Giammarva: «Nessuna emergenza in caso di permanenza in B»
L'intervista al presidente del Palermo
Il presidente Giammarva ha parlato al Corriere dello Sport (QUI la prima parte dell'intervista).
SCENARI FUTURI
Giammarva ha raccontato qualche aneddoto sui giocatori più estroversi: «Pomini, Jajalo, Rispoli: sembriamo amici da anni. Gnahoré mi bacia come un figlio. Coi palermitani basta un'occhiata. Quando siamo tornati da Terni e da Salerno, Rispoli mi ha fermato: Pres, deve venire sempre in tarsferta. Ci fa piacere e vinciamo... Playoff? Piano con le previsioni e la scaramanzia. Prima di Salerno ero sicuro della A diretta. Sensazioni che fanno parte del mio carattere positivo.
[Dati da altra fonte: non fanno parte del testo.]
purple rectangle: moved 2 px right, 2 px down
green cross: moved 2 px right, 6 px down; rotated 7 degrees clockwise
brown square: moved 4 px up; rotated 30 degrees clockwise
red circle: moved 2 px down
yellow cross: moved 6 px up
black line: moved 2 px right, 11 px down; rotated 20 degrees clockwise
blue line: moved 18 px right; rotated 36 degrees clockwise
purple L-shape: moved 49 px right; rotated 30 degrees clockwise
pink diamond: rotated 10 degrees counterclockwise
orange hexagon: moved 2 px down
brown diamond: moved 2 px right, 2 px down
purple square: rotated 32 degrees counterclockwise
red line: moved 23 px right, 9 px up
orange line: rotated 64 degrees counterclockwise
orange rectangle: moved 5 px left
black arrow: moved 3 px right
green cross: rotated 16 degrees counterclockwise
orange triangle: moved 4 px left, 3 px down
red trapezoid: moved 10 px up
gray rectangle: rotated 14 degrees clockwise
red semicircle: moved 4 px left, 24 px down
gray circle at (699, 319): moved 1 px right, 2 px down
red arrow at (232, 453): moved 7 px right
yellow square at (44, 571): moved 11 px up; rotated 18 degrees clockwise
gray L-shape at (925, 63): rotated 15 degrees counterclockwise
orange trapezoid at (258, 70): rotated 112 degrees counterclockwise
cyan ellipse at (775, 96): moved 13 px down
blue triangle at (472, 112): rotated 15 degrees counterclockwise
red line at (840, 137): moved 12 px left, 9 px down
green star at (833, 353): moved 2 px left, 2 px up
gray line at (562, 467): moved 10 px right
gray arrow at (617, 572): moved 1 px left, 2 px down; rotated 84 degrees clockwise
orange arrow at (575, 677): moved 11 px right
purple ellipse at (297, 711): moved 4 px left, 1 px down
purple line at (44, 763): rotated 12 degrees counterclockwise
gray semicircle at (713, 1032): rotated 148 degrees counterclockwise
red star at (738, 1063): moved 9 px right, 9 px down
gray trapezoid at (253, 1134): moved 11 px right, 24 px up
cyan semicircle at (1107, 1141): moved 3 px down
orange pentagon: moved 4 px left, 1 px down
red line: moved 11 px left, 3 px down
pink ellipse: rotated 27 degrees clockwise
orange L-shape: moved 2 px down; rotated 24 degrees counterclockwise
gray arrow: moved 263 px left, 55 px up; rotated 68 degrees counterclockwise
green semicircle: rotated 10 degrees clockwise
Qualche tifoso è rimasto deluso, ora dovrei andare cauto, invece non mollo: il Palermo è più forte degli avversari. Piano A o piano B? Scenari alternativi, piani d'investimenti diversi. Con la promozione, potremo usufruire dei diritti tv. Allestire una squadra da A con il primo obiettivo di una salvezza tranquilla. Inutile promettere le stelle. In B, non si presentano emergenze, solo cambiamenti di strategie. Zamparini ha lasciato? Era nei programmi. Ha aspettato che scadessero i termini per il reclamo della Procura dopo il rigetto della richiesta di fallimento. Infatti si è dimesso l'indomani perché non c'era più bisogno di restare in trincea e per programmare il futuro, cioè la cessione».
PROCURA
Il presidente Giammarva ha, infine, parlato della vicenda con la Procura dopo il rigetto dell'istanza di fallimento: «La Procura fa il suo lavoro, a ognuno il suo ruolo. Il Palermo ha dimostrato che le cose vanno avanti secondo la linea della trasparenza. Stiamo mettendo in atto una serie d'iniziative per quella che è la struttura patrimoniale e finanziaria della società. Iniziative che mi piacerebbe sottoporre al vaglio della Procura in modo da condividere un percorso virtuoso. La vera legalità nasce dall'onestà. Sarà bene ricordarlo nel giorno della memoria di Falcone e Borsellino. Io potrei smettere in qualunque momento. Rimango, se necessario. Altrimenti continuo la mia attività professionale che mi piace da morire».